The mustache adjacent to your whiskers also needs manscaping, usually more frequently than a beard and using a closer setting on the trimmer. Most barbers say solo mustaches aren’t very popular now.
Not Shaven But Clean
Some men shampoo their whiskers when they wash their hair in the shower; others do it at the sink before grooming their face. “There’s this misconception—especially when people see bearded men working in a restaurant—that beards aren’t clean,” says Friedman. “That couldn’t be further from the truth. No one is hiding a Chihuahua or birds in there.” Some shampoos are formulated for beards, but regular shampoo also works.
Conditioner can soften beard hair, usually coarser than scalp hair. It also cuts down on flaky skin. “Trust me,” says Huestis, “beard dandruff is a thing, and it’s not a good look.”
Much like your coif, a beard benefits from grooming products to keep hair in place. “I prefer a nice beard oil to pat all the craziness down,” says Ian Palmiero, the bearded owner of Takoma Park’s Scissor & Comb salon.
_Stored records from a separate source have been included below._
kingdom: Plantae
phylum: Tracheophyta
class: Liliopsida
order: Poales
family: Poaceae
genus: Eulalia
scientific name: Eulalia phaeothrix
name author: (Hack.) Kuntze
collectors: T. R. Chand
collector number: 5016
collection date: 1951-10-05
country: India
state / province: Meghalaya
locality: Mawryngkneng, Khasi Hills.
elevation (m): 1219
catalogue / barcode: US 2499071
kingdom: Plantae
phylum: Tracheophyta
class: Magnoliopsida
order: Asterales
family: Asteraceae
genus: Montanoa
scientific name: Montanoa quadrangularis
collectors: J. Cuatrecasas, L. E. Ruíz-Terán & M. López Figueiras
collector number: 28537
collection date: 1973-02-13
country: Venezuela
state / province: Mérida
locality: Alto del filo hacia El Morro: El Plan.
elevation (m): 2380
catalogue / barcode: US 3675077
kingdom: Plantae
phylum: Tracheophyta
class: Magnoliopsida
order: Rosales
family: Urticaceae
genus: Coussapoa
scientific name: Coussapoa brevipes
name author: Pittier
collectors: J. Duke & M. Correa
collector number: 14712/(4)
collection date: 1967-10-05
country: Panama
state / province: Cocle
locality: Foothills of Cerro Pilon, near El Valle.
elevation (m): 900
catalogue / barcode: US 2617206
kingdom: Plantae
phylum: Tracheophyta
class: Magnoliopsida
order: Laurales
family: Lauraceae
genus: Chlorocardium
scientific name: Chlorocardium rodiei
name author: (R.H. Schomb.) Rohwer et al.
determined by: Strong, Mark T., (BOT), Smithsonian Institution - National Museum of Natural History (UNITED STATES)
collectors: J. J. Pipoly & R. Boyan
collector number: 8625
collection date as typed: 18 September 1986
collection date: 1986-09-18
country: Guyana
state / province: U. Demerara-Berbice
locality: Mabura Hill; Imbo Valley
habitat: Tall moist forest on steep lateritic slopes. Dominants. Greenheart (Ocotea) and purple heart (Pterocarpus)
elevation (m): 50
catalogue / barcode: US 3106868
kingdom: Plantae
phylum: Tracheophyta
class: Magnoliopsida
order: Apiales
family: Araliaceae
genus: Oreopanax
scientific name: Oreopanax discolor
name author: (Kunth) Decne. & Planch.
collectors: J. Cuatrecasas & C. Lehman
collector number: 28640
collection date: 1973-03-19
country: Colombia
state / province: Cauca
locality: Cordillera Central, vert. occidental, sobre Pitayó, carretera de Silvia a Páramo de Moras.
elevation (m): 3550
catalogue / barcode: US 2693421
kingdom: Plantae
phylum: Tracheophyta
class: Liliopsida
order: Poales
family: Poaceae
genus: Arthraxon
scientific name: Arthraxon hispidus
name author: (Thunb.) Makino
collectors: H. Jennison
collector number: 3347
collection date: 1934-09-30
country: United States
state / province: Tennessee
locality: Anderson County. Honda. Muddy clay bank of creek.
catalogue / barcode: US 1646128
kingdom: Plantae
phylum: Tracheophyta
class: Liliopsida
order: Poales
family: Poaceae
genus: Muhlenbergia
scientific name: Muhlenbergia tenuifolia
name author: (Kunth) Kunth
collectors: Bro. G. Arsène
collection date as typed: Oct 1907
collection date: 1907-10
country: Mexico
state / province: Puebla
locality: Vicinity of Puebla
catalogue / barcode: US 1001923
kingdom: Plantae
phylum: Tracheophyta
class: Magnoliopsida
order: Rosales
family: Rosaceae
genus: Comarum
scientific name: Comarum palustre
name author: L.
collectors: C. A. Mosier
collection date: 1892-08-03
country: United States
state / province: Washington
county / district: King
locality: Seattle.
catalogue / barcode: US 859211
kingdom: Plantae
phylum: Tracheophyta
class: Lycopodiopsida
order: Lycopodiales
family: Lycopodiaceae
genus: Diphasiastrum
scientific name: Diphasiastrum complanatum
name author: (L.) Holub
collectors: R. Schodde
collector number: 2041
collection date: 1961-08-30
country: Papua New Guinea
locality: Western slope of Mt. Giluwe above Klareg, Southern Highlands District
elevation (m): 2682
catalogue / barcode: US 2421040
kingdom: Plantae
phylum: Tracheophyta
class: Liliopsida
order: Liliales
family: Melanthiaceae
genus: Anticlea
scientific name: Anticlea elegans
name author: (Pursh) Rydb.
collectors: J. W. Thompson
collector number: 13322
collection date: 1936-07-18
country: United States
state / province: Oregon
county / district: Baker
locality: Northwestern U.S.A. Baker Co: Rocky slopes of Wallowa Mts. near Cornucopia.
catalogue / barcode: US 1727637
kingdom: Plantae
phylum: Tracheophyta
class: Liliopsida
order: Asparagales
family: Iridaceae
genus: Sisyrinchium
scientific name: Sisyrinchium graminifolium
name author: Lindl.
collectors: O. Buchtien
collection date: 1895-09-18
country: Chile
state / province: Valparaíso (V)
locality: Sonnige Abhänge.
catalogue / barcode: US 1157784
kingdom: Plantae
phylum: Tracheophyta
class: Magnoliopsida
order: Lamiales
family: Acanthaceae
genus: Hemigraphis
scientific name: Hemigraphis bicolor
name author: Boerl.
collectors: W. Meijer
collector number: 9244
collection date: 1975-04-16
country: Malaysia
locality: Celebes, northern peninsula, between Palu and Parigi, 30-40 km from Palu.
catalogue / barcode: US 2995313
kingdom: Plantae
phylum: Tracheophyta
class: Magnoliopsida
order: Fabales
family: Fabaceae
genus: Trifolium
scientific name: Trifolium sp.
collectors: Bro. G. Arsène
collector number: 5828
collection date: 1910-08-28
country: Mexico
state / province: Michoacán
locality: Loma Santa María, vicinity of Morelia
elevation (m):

Oils incorporate a range of ingredients such as jojoba oil and citrus. Simply smooth in a few drops after shampooing.
Beard balms offer a firmer hold, especially helpful if you’ve got lots of flyaways or curlier hair. “It’s what will really keep things in place and well groomed,” says Willis. “Pomades are great unless you want your beard to flap in the wind.”
Yes, There Are Challenges
Having a beard doesn’t alter your life that much, unless Mumford & Sons offers you backup string-bass position. But there are some cautions to bear in mind.
“The longer your beard gets, the more you have to think about food,” says Huestis, who recommends keeping a napkin and nonjudgmental dining companions handy. Says Willis: “Straws are your friend. And you’ll usually be drinking beer from a bottle.”
Longer whiskers can get caught on zippers and under backpack straps. Still, most guys find facial hair to be a positive addition to their lives. “It keeps me warm in the winter,” says Palmiero, “and my wife says she’d leave me if I shaved it.”
This article appears in the December 2016 issue of Washingtonian.